Task item: A single number is the answer: how many lines of the data hold "porque"?

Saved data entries

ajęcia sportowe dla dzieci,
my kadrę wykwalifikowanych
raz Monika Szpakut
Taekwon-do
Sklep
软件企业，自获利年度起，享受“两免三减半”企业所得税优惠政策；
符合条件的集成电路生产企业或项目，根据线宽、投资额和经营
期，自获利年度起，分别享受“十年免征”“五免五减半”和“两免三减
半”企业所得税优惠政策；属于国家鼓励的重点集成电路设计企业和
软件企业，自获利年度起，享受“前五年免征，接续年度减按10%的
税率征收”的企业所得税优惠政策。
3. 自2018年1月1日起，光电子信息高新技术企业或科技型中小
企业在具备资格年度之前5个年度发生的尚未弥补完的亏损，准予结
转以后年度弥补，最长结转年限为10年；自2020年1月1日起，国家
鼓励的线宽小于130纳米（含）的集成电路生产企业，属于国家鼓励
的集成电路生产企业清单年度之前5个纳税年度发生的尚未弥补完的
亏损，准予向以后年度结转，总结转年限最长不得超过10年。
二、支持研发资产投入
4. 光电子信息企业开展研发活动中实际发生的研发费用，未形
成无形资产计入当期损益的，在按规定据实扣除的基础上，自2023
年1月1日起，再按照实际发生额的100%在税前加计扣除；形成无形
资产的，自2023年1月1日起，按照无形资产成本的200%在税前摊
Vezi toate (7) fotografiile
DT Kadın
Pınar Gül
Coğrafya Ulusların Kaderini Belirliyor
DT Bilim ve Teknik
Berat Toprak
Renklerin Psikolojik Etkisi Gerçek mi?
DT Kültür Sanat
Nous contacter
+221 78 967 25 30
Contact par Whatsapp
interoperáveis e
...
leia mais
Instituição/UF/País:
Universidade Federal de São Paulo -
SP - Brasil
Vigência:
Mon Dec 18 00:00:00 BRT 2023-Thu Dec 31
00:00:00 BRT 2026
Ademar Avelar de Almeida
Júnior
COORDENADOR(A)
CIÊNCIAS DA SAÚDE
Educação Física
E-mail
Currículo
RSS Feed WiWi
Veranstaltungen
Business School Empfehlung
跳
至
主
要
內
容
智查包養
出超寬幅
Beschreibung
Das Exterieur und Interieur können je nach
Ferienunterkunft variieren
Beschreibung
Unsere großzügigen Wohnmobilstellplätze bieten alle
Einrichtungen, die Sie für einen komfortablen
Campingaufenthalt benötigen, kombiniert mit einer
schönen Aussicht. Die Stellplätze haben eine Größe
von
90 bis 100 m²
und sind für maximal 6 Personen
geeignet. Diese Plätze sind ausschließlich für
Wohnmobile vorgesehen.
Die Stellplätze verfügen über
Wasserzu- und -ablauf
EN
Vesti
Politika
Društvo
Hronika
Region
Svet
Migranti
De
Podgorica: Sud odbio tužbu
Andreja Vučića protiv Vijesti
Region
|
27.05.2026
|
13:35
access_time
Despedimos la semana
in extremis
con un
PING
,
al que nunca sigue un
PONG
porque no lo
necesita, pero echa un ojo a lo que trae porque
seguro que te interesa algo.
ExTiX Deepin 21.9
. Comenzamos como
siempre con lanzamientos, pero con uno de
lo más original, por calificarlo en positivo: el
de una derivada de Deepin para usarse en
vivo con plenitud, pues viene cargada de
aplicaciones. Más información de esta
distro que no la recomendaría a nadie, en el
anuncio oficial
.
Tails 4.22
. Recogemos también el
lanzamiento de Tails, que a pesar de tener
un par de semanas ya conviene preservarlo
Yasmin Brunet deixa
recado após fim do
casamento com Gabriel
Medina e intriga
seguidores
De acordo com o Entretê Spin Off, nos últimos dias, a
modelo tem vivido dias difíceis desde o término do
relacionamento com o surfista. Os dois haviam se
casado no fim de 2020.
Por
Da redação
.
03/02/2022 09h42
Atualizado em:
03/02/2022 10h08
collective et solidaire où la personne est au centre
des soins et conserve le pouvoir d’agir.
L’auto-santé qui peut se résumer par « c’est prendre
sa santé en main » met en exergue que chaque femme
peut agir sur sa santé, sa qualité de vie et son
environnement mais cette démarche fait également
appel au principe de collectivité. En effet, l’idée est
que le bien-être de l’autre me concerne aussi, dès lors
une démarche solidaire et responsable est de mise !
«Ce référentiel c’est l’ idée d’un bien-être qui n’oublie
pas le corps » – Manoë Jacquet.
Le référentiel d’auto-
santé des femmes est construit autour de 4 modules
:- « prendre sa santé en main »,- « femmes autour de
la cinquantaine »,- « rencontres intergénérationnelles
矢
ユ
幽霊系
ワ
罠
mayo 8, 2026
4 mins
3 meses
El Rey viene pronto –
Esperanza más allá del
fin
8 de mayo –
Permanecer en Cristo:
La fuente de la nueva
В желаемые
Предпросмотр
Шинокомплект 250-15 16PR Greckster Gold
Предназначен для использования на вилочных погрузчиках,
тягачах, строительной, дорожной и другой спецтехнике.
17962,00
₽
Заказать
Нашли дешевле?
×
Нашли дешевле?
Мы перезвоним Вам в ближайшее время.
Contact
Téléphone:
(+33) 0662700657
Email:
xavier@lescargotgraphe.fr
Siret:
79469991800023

Exercise solution: 2